Por favor, transcribe del texto sobre el superávit comercial de noviembre el fragmento que va desde "En noviembre, la" hasta "a rendir frutos.", ambos incluidos.
::: Texto proporcionado
Noviembre registró un superávit récord de USD 2.498 millones, por adelanto de exportaciones por la eliminación de retenciones.
Argentina cerró noviembre con un ingreso récord de dólares por exportaciones. El Gobierno celebró con entusiasmo un superávit comercial que presentó como una señal inequívoca de éxito. Pero cuando se corre el velo y se mira la letra chica, la historia es bastante menos virtuosa.
En noviembre, la balanza comercial registró un superávit de USD 2.498 millones, el más alto desde mayo de 2024. El dato fue rápidamente capitalizado por el oficialismo, que lo mostró como prueba de que la apertura, la desregulación y el nuevo esquema tributario empiezan a rendir frutos.
Pero lo cierto es que detrás de ese resultado no hay un boom exportador argentino, sino una combinación de incentivos fiscales transitorios y decisiones anticipadas. La eliminación de retenciones a distintas exportaciones, incluida la soja y otros productos primarios, durante dos días de septiembre en un oscuro pacto con las grandes cerealeras, fue determinante para empujar declaraciones de exportación y liquidaciones concentradas en noviembre. Los exportadores aceleraron ventas y embarques ante la ventana de beneficios fiscales.
::::::
::: Datos de origen
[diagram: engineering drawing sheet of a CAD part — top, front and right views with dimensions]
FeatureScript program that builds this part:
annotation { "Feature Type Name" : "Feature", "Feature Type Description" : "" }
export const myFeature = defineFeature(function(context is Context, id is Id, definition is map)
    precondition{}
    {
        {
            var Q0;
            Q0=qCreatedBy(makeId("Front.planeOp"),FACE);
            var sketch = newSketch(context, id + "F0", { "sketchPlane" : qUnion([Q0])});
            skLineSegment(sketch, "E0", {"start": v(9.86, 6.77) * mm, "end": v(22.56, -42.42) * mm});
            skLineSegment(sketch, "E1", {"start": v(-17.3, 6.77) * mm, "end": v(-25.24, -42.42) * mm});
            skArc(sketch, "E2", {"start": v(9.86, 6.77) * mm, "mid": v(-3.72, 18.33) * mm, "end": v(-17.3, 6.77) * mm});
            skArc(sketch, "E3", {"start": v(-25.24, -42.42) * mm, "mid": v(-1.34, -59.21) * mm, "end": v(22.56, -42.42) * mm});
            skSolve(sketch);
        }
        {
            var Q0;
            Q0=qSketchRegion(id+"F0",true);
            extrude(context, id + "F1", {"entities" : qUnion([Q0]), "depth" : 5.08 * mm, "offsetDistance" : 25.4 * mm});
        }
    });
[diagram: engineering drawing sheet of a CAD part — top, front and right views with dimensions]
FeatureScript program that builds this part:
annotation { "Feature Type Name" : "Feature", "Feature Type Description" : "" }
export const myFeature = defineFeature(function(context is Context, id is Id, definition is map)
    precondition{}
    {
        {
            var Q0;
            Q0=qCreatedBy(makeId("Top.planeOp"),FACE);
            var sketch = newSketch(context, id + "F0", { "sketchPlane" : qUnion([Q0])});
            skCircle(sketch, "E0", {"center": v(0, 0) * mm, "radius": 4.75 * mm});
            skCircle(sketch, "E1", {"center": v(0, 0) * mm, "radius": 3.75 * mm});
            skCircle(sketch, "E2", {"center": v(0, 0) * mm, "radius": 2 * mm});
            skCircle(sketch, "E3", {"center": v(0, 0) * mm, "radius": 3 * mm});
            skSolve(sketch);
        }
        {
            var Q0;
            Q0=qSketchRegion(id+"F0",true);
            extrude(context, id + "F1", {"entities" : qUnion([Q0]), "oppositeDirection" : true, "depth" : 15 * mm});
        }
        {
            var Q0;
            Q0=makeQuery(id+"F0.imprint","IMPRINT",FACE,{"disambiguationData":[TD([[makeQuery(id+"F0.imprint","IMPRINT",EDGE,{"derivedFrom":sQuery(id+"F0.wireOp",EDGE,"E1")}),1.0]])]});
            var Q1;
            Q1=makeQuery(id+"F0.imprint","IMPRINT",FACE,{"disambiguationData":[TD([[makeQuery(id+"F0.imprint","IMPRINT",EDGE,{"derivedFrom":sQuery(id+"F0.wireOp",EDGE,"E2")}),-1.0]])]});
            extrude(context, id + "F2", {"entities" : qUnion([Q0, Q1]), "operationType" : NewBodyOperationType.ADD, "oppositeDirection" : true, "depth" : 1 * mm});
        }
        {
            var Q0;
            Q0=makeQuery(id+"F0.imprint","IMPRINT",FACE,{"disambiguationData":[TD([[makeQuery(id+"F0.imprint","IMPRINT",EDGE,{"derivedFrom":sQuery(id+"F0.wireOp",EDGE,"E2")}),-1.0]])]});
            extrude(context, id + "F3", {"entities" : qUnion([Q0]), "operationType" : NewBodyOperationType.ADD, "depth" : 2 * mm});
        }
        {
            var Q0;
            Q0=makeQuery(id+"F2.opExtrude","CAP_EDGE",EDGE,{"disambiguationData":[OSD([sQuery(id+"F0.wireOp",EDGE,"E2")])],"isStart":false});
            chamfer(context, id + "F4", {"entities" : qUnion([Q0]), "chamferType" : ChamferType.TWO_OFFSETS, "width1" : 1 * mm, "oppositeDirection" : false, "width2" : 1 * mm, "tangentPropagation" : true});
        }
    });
::::::
Respuesta →
En noviembre, la balanza comercial registró un superávit de USD 2.498 millones, el más alto desde mayo de 2024. El dato fue rápidamente capitalizado por el oficialismo, que lo mostró como prueba de que la apertura, la desregulación y el nuevo esquema tributario empiezan a rendir frutos.